- JOB: This task calls for the lines below starting at the one containing "hfov_deg: 39.6" and ending at the one containing "focal_mm: 3.3", repeated exactly with both ends kept and pictures left out.

- RECORDS SHOWN:

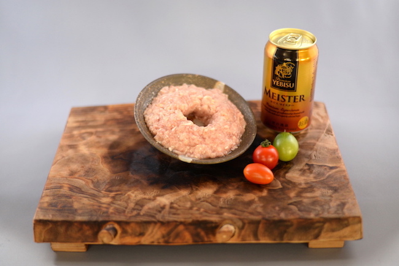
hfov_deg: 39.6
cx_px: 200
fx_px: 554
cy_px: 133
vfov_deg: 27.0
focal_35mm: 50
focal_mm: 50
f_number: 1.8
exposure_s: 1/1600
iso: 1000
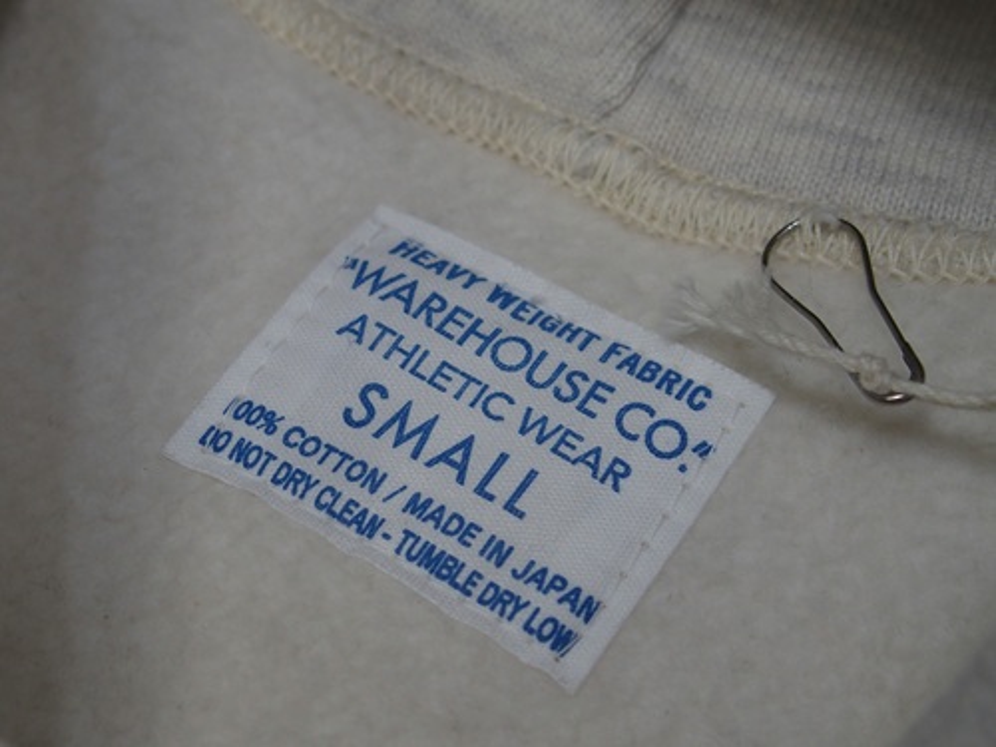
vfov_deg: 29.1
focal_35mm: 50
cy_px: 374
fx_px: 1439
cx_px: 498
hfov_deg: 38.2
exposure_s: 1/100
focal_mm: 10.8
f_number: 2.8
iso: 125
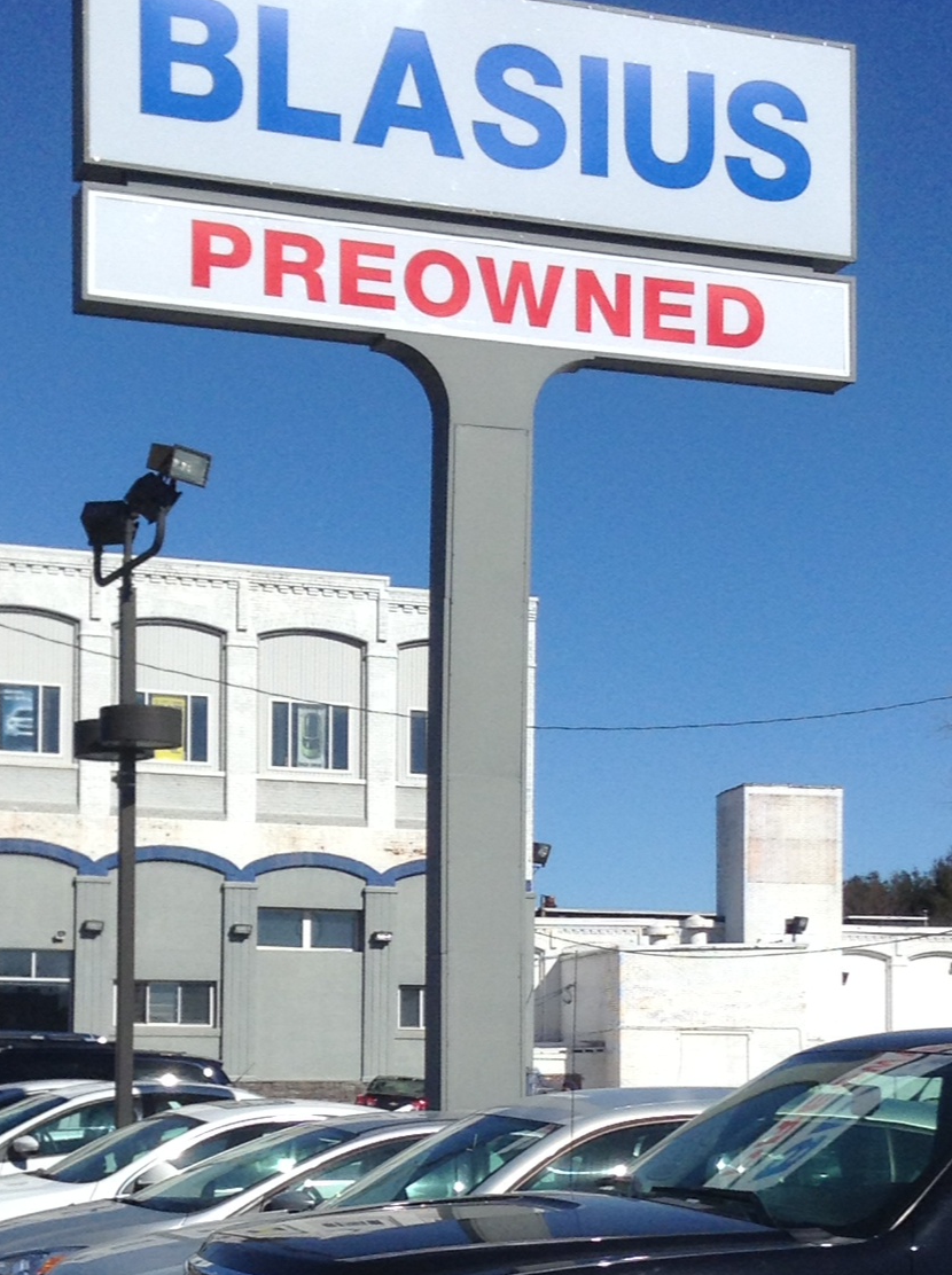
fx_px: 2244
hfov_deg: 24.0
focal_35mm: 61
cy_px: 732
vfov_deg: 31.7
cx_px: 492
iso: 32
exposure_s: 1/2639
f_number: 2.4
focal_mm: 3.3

--

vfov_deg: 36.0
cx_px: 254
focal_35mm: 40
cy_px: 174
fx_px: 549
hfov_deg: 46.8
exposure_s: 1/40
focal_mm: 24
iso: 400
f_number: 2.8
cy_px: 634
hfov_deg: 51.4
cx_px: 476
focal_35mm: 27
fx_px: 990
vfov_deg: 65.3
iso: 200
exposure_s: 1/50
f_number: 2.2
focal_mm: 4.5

==

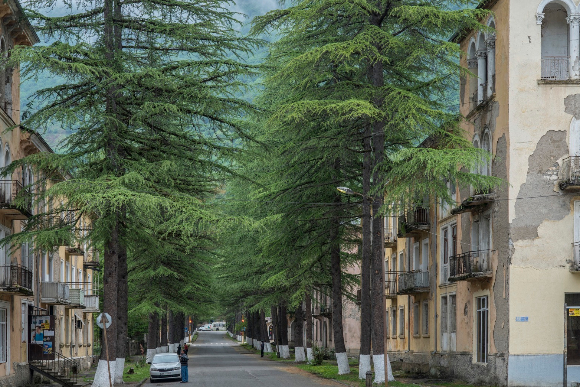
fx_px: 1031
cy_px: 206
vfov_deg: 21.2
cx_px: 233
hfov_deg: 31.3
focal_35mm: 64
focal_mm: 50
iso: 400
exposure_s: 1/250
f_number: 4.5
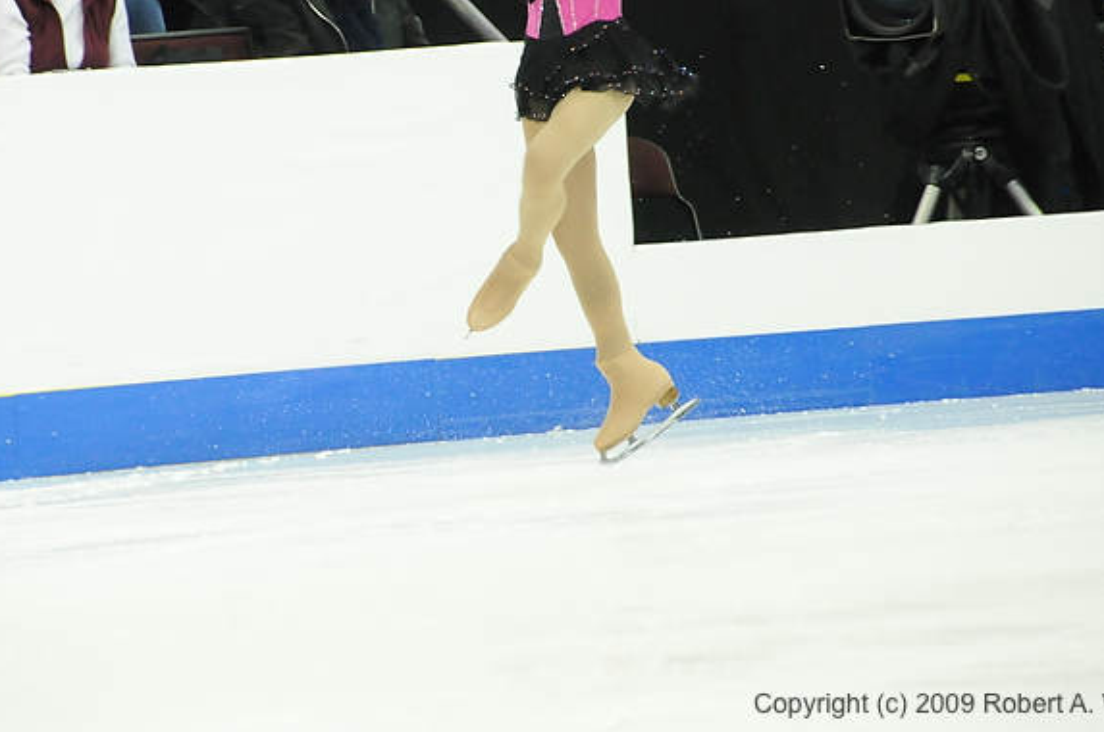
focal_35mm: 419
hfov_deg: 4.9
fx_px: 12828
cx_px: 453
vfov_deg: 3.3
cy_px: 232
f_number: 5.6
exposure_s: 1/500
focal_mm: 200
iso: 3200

- EXERCISE SOLUTION:
hfov_deg: 39.6
cx_px: 200
fx_px: 554
cy_px: 133
vfov_deg: 27.0
focal_35mm: 50
focal_mm: 50
f_number: 1.8
exposure_s: 1/1600
iso: 1000
vfov_deg: 29.1
focal_35mm: 50
cy_px: 374
fx_px: 1439
cx_px: 498
hfov_deg: 38.2
exposure_s: 1/100
focal_mm: 10.8
f_number: 2.8
iso: 125
fx_px: 2244
hfov_deg: 24.0
focal_35mm: 61
cy_px: 732
vfov_deg: 31.7
cx_px: 492
iso: 32
exposure_s: 1/2639
f_number: 2.4
focal_mm: 3.3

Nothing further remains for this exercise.